O Ministério dos Direitos Humanos e da Cidadania (MDHC), do governo Lula (PT), soltou nota nesta quarta-feira (9/7) em que cobra investigação da morte de um marceneiro de 26 anos confundido com um ladrão por um PM em São Paulo.

Fabio Anderson Pereira de Almeida foi afastado após matar o jovem, na noite da última sexta-feira (4/7), na Estrada Turística de Parelheiros, zona sul de São Paulo. Guilherme Dias Santos Ferreira tinha acabado de sair do trabalho quando foi confundido com um ladrão e baleado na cabeça pelo policial.

O órgão federal cobrou “apuração rigorosa, célere e transparente do caso”, com a responsabilização de todos os envolvidos.

“A justiça para Guilherme Dias e sua família é um passo fundamental para a construção de uma sociedade mais justa”, afirmou o ministério, que também defendeu que a cor da pele não pode definir o risco de morte no país.

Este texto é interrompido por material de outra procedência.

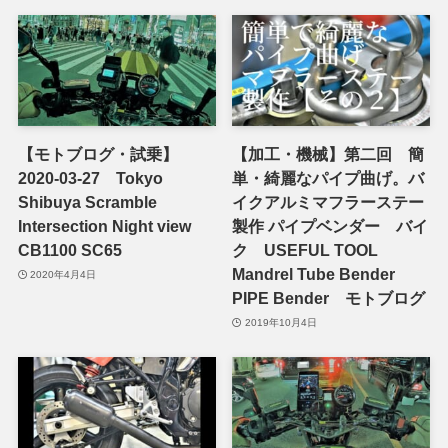
【モトブログ・試乗】
【加工・機械】第二回 簡
2020-03-27 Tokyo
単・綺麗なパイプ曲げ。バ
Shibuya Scramble
イクアルミマフラーステー
Intersection Night view
製作 パイプベンダー バイ
CB1100 SC65
ク USEFUL TOOL
Mandrel Tube Bender
2020年4月4日
PIPE Bender モトブログ
2019年10月4日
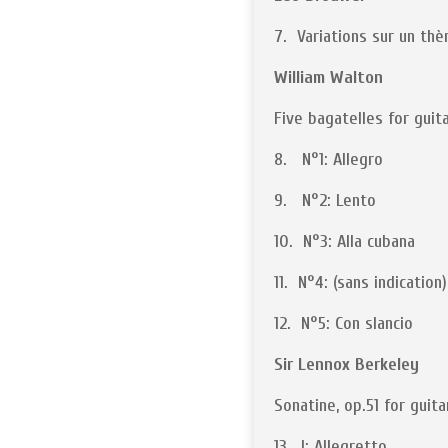
7. Variations sur un thè
William Walton
Five bagatelles for guit
8. N°1: Allegro
9. N°2: Lento
10. N°3: Alla cubana
11. N°4: (sans indication)
12. N°5: Con slancio
Sir Lennox Berkeley
Sonatine, op.51 for guita
13. I: Allegretto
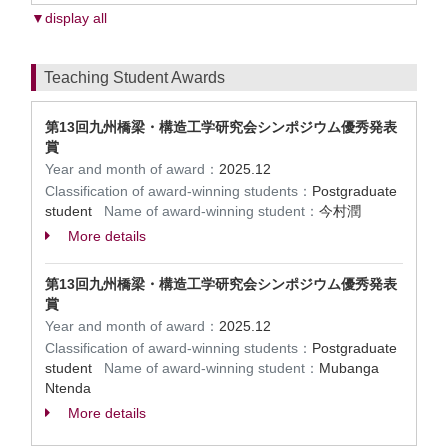
▼display all
Teaching Student Awards
第13回九州橋梁・構造工学研究会シンポジウム優秀発表
賞
Year and month of award：
2025.12
Classification of award-winning students：
Postgraduate
student
Name of award-winning student：
今村潤
More details
第13回九州橋梁・構造工学研究会シンポジウム優秀発表
賞
Year and month of award：
2025.12
Classification of award-winning students：
Postgraduate
student
Name of award-winning student：
Mubanga
Ntenda
More details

De acordo com a nota, o episódio é “um alerta contundente de que precisamos, urgentemente, repensar as políticas de segurança pública e o papel de nossas forças policiais”. Além disso, o comunicado diz que é inadmissível que agentes responsáveis por proteger a população sejam protagonistas de ações violentas e discriminatórias.

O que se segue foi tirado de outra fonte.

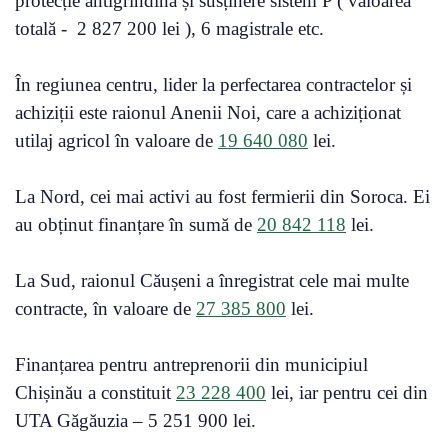
protecție antigrindină și susținere sistem P ( valoarea
totală - 2 827 200 lei ), 6 magistrale etc.
În regiunea centru, lider la perfectarea contractelor și
achiziții este raionul Anenii Noi, care a achiziționat
utilaj agricol în valoare de
19 640 080
lei.
La Nord, cei mai activi au fost fermierii din Soroca. Ei
au obținut finanțare în sumă de
20 842 118
lei.
La Sud, raionul Căușeni a înregistrat cele mai multe
contracte, în valoare de
27 385 800
lei.
Finanțarea pentru antreprenorii din municipiul
Chișinău a constituit
23 228 400
lei, iar pentru cei din
UTA Găgăuzia – 5 251 900 lei.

O ministério ainda defendeu que a atuação policial deve ter como princípio “o respeito inegociável aos direitos humanos” e cobra formação continuada dos agentes de segurança, com ênfase em educação antirracista.

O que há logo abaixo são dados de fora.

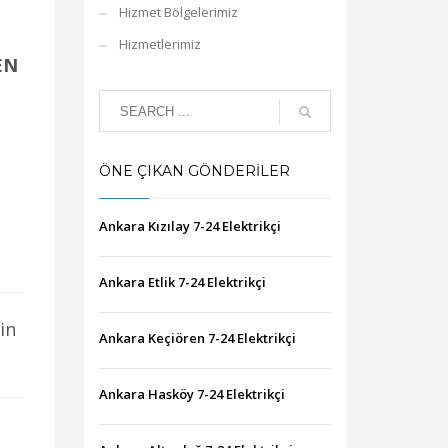
Hizmet Bölgelerimiz
Hizmetlerimiz
EN
ÖNE ÇIKAN GÖNDERILER
Ankara Kızılay 7-24 Elektrikçi
Ankara Etlik 7-24 Elektrikçi
in
Ankara Keçiören 7-24 Elektrikçi
Ankara Hasköy 7-24 Elektrikçi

O órgão também manifestou “profunda solidariedade à família e aos amigos” do rapaz morto.


PM é preso, liberado sob fiança e afastado

  • Após matar o marceneiro, Almeida chegou a ser preso em flagrante por homicídio culposo (não intencional).
  • No entanto, no mesmo dia, pagou fiança estabelecida em R$ 6,5 mil e responderá ao processo em liberdade.
  • Após a liberdade, a Polícia Militar decidiu afastar o PM dos serviços operacionais.
  • O caso é investigado pelo Departamento de Homicídios e Proteção à Pessoa (DHPP), da Polícia Civil, e a Polícia Militar acompanha o inquérito.

Vídeo mostra jovem saindo do trabalho

Vídeos de câmeras de segurança mostram o momento exato em que o trabalhador Guilherme Dias Santos Ferreira, de 26 anos, bateu o ponto em seu trabalho, às 22h23, apenas alguns minutos antes de ser morto pelo policial militar.

Veja:

 Reprovado no psicológico

Antes do episódio, o PM havia tentado carreira na Civil do Paraná, mas foi reprovado no teste psicológico. Em processo de 2023, ele entrou na Justiça paranaense contra a avaliação psicológica em um concurso para agente de perícia, argumentando que foi marcada por “vícios insanáveis”.

“Narra, em síntese, que se inscreveu no concurso público regido pelo Edital nº. 001/2023 – Agente de Perícia PCP e que a despeito de ter sido aprovado nas fases iniciais do certame, foi reprovado na avaliação psicológica. Contudo, sustenta que a avaliação psicológica está eivada de vícios insanáveis, razão pela qual pretende a anulação da decisão que considerou o candidato como inapto”, diz o processo, relatando a petição de Almeida.

Na ocasião, o juiz do caso negou pedido de liminar do homem, mantendo temporariamente válida a avaliação. No entanto, o processo corre até hoje na Justiça.